I can speak for Apache Spark. It can do what you are looking for with the code below. But it's not designed for this kind of parallel computation. It is designed for parallel computation where you also have a large amount of parallel data distributed on many machines. So the solution looks a bit silly, as we distribute a single integer across a single machine for example (for f(1)).
Also, Spark is designed to run the same computation on all the data. So running g1() and g2() in parallel goes a bit against the design. (It's possible, but not elegant, as you see.)
// Distribute the input (1) across 1 machine.
val rdd1 = sc.parallelize(Seq(1), numSlices = 1)
// Run f() on the input, collect the results and take the first (and only) result.
val fx = rdd1.map(f(_)).collect.head
// The next stage's input will be (1, fx), (2, fx) distributed across 2 machines.
val rdd2 = sc.parallelize(Seq((1, fx), (2, fx)), numSlices = 2)
// Run g1() on one machine, g2() on the other.
val gxs = rdd2.map {
case (1, x) => g1(x)
case (2, x) => g2(x)
}.collect
val g1x = gxs(0)
val g2x = gxs(1)
// Same deal for h() as for f(). The input is (g1x, g2x), distributed to 1 machine.
val rdd3 = sc.parallelize(Seq((g1x, g2x)), numSlices = 1)
val res = rdd3.map { case (g1x, g2x) => h(g1x, g2x) }.collect.head
You can see that Spark code is based around the concept of RDDs. An RDD is like an array, except it's partitioned across multiple machines. sc.parallelize() creates such a parallel collection from a local collection. For example rdd2 in the above code will be created from the local collection Seq((1, fx), (2, fx)) and split across two machines. One machine will have Seq((1, fx)), the other will have Seq((2, fx)).
Next we do a transformation on the RDD. map is a common transformation that creates a new RDD of the same length by applying a function to each element. (Same as Scala's map.) The map we run on rdd2 will replace (1, x) with g1(x) and (2, x) with g2(x).
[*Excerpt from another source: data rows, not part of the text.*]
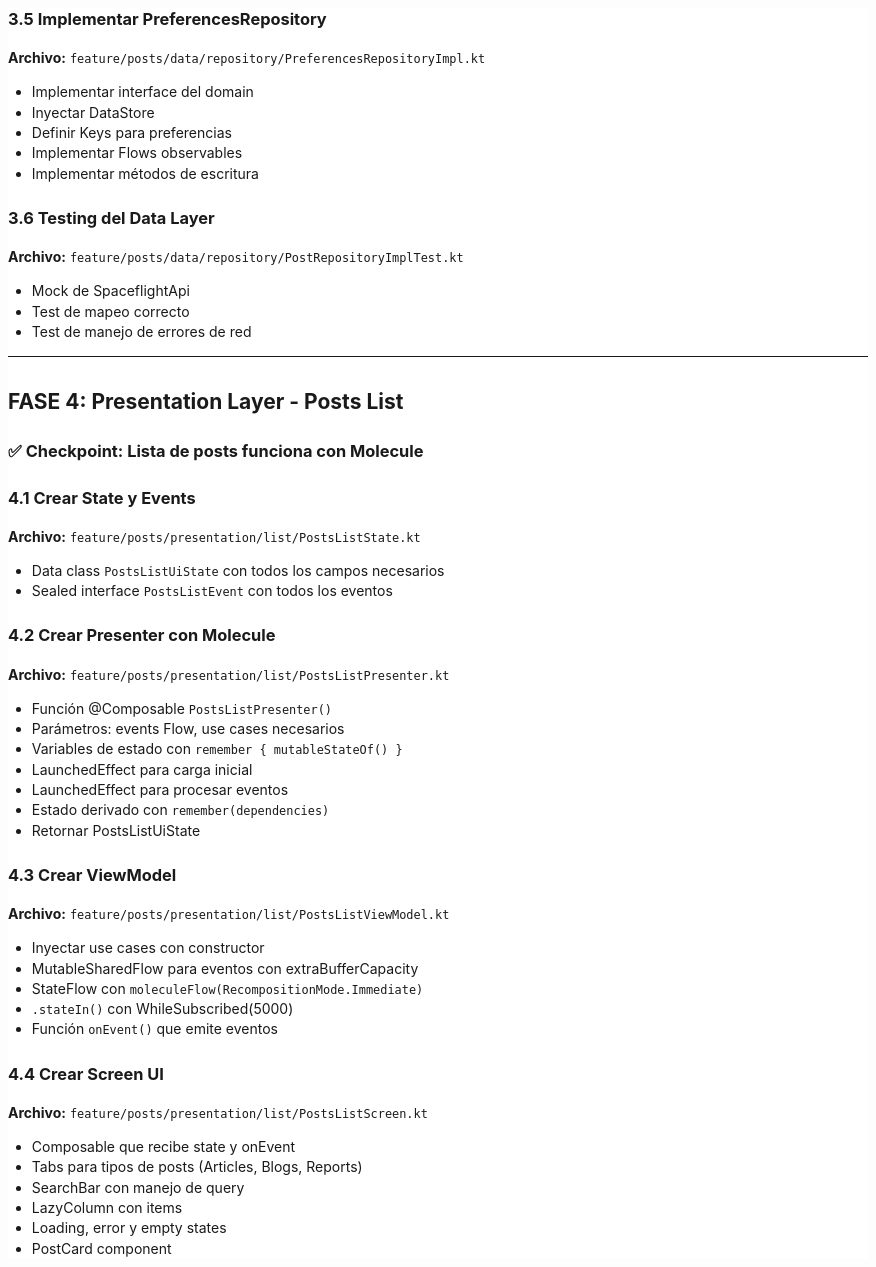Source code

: ### 3.5 Implementar PreferencesRepository
**Archivo:** `feature/posts/data/repository/PreferencesRepositoryImpl.kt`
- Implementar interface del domain
- Inyectar DataStore<Preferences>
- Definir Keys para preferencias
- Implementar Flows observables
- Implementar métodos de escritura

### 3.6 Testing del Data Layer
**Archivo:** `feature/posts/data/repository/PostRepositoryImplTest.kt`
- Mock de SpaceflightApi
- Test de mapeo correcto
- Test de manejo de errores de red

---

## FASE 4: Presentation Layer - Posts List

### ✅ Checkpoint: Lista de posts funciona con Molecule

### 4.1 Crear State y Events
**Archivo:** `feature/posts/presentation/list/PostsListState.kt`
- Data class `PostsListUiState` con todos los campos necesarios
- Sealed interface `PostsListEvent` con todos los eventos

### 4.2 Crear Presenter con Molecule
**Archivo:** `feature/posts/presentation/list/PostsListPresenter.kt`
- Función @Composable `PostsListPresenter()`
- Parámetros: events Flow, use cases necesarios
- Variables de estado con `remember { mutableStateOf() }`
- LaunchedEffect para carga inicial
- LaunchedEffect para procesar eventos
- Estado derivado con `remember(dependencies)`
- Retornar PostsListUiState

### 4.3 Crear ViewModel
**Archivo:** `feature/posts/presentation/list/PostsListViewModel.kt`
- Inyectar use cases con constructor
- MutableSharedFlow para eventos con extraBufferCapacity
- StateFlow con `moleculeFlow(RecompositionMode.Immediate)`
- `.stateIn()` con WhileSubscribed(5000)
- Función `onEvent()` que emite eventos

### 4.4 Crear Screen UI
**Archivo:** `feature/posts/presentation/list/PostsListScreen.kt`
- Composable que recibe state y onEvent
- Tabs para tipos de posts (Articles, Blogs, Reports)
- SearchBar con manejo de query
- LazyColumn con items
- Loading, error y empty states
- PostCard component

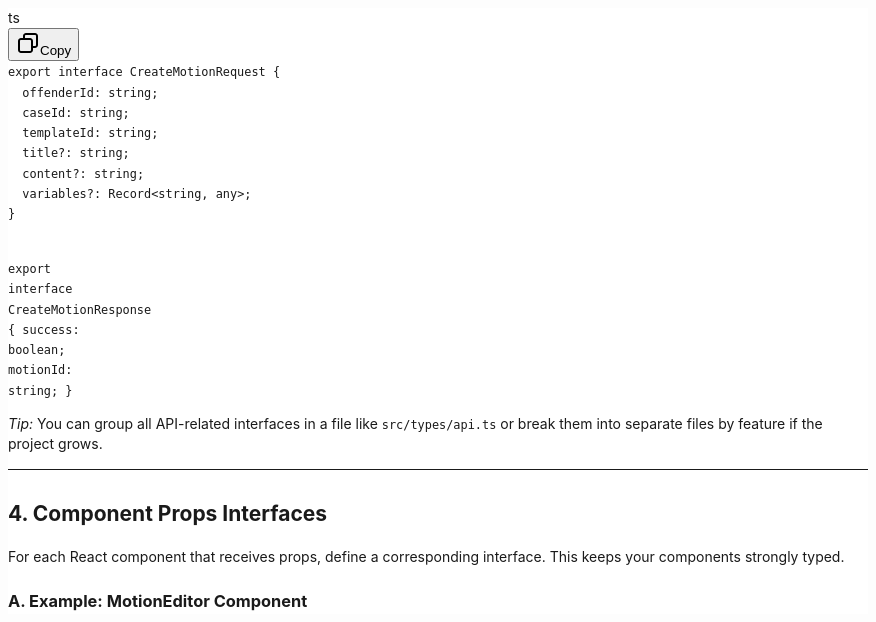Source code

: <div class="contain-inline-size rounded-md border-[0.5px] border-token-border-medium relative bg-token-sidebar-surface-primary"><div class="flex items-center text-token-text-secondary px-4 py-2 text-xs font-sans justify-between h-9 bg-token-sidebar-surface-primary dark:bg-token-main-surface-secondary select-none rounded-t-[5px]">ts</div><div class="sticky top-9"><div class="absolute bottom-0 right-0 flex h-9 items-center pr-2"><div class="flex items-center rounded bg-token-sidebar-surface-primary px-2 font-sans text-xs text-token-text-secondary dark:bg-token-main-surface-secondary"><span class="" data-state="closed"><button class="flex gap-1 items-center select-none px-4 py-1" aria-label="Copy"><svg width="24" height="24" viewBox="0 0 24 24" fill="none" xmlns="http://www.w3.org/2000/svg" class="icon-xs"><path fill-rule="evenodd" clip-rule="evenodd" d="M7 5C7 3.34315 8.34315 2 10 2H19C20.6569 2 22 3.34315 22 5V14C22 15.6569 20.6569 17 19 17H17V19C17 20.6569 15.6569 22 14 22H5C3.34315 22 2 20.6569 2 19V10C2 8.34315 3.34315 7 5 7H7V5ZM9 7H14C15.6569 7 17 8.34315 17 10V15H19C19.5523 15 20 14.5523 20 14V5C20 4.44772 19.5523 4 19 4H10C9.44772 4 9 4.44772 9 5V7ZM5 9C4.44772 9 4 9.44772 4 10V19C4 19.5523 4.44772 20 5 20H14C14.5523 20 15 19.5523 15 19V10C15 9.44772 14.5523 9 14 9H5Z" fill="currentColor"></path></svg>Copy</button></span></div></div></div><div class="overflow-y-auto p-4" dir="ltr"><code class="!whitespace-pre language-ts"><span><span><span class="hljs-keyword">export</span></span><span> </span><span><span class="hljs-keyword">interface</span></span><span> </span><span><span class="hljs-title class_">CreateMotionRequest</span></span><span> {
  </span><span><span class="hljs-attr">offenderId</span></span><span>: </span><span><span class="hljs-built_in">string</span></span><span>;
  </span><span><span class="hljs-attr">caseId</span></span><span>: </span><span><span class="hljs-built_in">string</span></span><span>;
  </span><span><span class="hljs-attr">templateId</span></span><span>: </span><span><span class="hljs-built_in">string</span></span><span>;
  title?: </span><span><span class="hljs-built_in">string</span></span><span>;
  content?: </span><span><span class="hljs-built_in">string</span></span><span>;
  variables?: </span><span><span class="hljs-title class_">Record</span></span><span>&lt;</span><span><span class="hljs-built_in">string</span></span><span>, </span><span><span class="hljs-built_in">any</span></span><span>&gt;;
}

</span><span><span class="hljs-keyword">export</span></span><span> </span><span><span class="hljs-keyword">interface</span></span><span> </span><span><span class="hljs-title class_">CreateMotionResponse</span></span><span> {
  </span><span><span class="hljs-attr">success</span></span><span>: </span><span><span class="hljs-built_in">boolean</span></span><span>;
  </span><span><span class="hljs-attr">motionId</span></span><span>: </span><span><span class="hljs-built_in">string</span></span><span>;
}
</span></span></code></div></div>


_Tip:_ You can group all API-related interfaces in a file like `src/types/api.ts` or break them into separate files by feature if the project grows.

___

## 4\. Component Props Interfaces

For each React component that receives props, define a corresponding interface. This keeps your components strongly typed.

### A. Example: MotionEditor Component
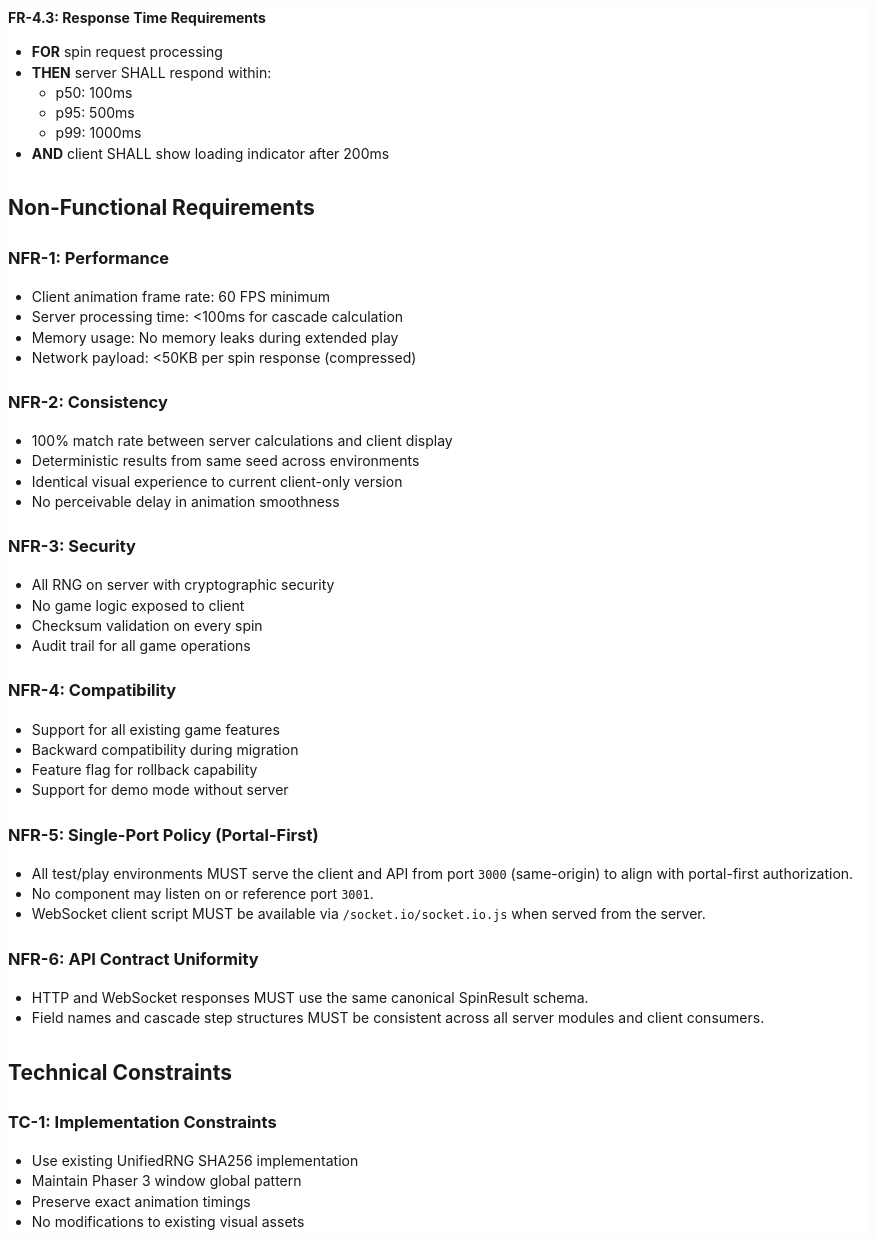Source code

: **FR-4.3: Response Time Requirements**
- **FOR** spin request processing
- **THEN** server SHALL respond within:
  - p50: 100ms
  - p95: 500ms
  - p99: 1000ms
- **AND** client SHALL show loading indicator after 200ms

## Non-Functional Requirements

### NFR-1: Performance
- Client animation frame rate: 60 FPS minimum
- Server processing time: <100ms for cascade calculation
- Memory usage: No memory leaks during extended play
- Network payload: <50KB per spin response (compressed)

### NFR-2: Consistency
- 100% match rate between server calculations and client display
- Deterministic results from same seed across environments
- Identical visual experience to current client-only version
- No perceivable delay in animation smoothness

### NFR-3: Security
- All RNG on server with cryptographic security
- No game logic exposed to client
- Checksum validation on every spin
- Audit trail for all game operations

### NFR-4: Compatibility
- Support for all existing game features
- Backward compatibility during migration
- Feature flag for rollback capability
- Support for demo mode without server

### NFR-5: Single-Port Policy (Portal-First)
- All test/play environments MUST serve the client and API from port `3000` (same-origin) to align with portal-first authorization.
- No component may listen on or reference port `3001`.
- WebSocket client script MUST be available via `/socket.io/socket.io.js` when served from the server.

### NFR-6: API Contract Uniformity
- HTTP and WebSocket responses MUST use the same canonical SpinResult schema.
- Field names and cascade step structures MUST be consistent across all server modules and client consumers.

## Technical Constraints

### TC-1: Implementation Constraints
- Use existing UnifiedRNG SHA256 implementation
- Maintain Phaser 3 window global pattern
- Preserve exact animation timings
- No modifications to existing visual assets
So on one machine it will cause g1() to run, while on the other g2() will run.
Transformations run lazily, only when you want to access the results. The methods that access the results are called actions. The most straightforward example is collect, which downloads the contents of the entire RDD from the cluster to the local machine. (It is exactly the opposite of sc.parallelize().)
You can try and see all this if you download Spark, start bin/spark-shell, and copy your function definitions and the above code into the shell.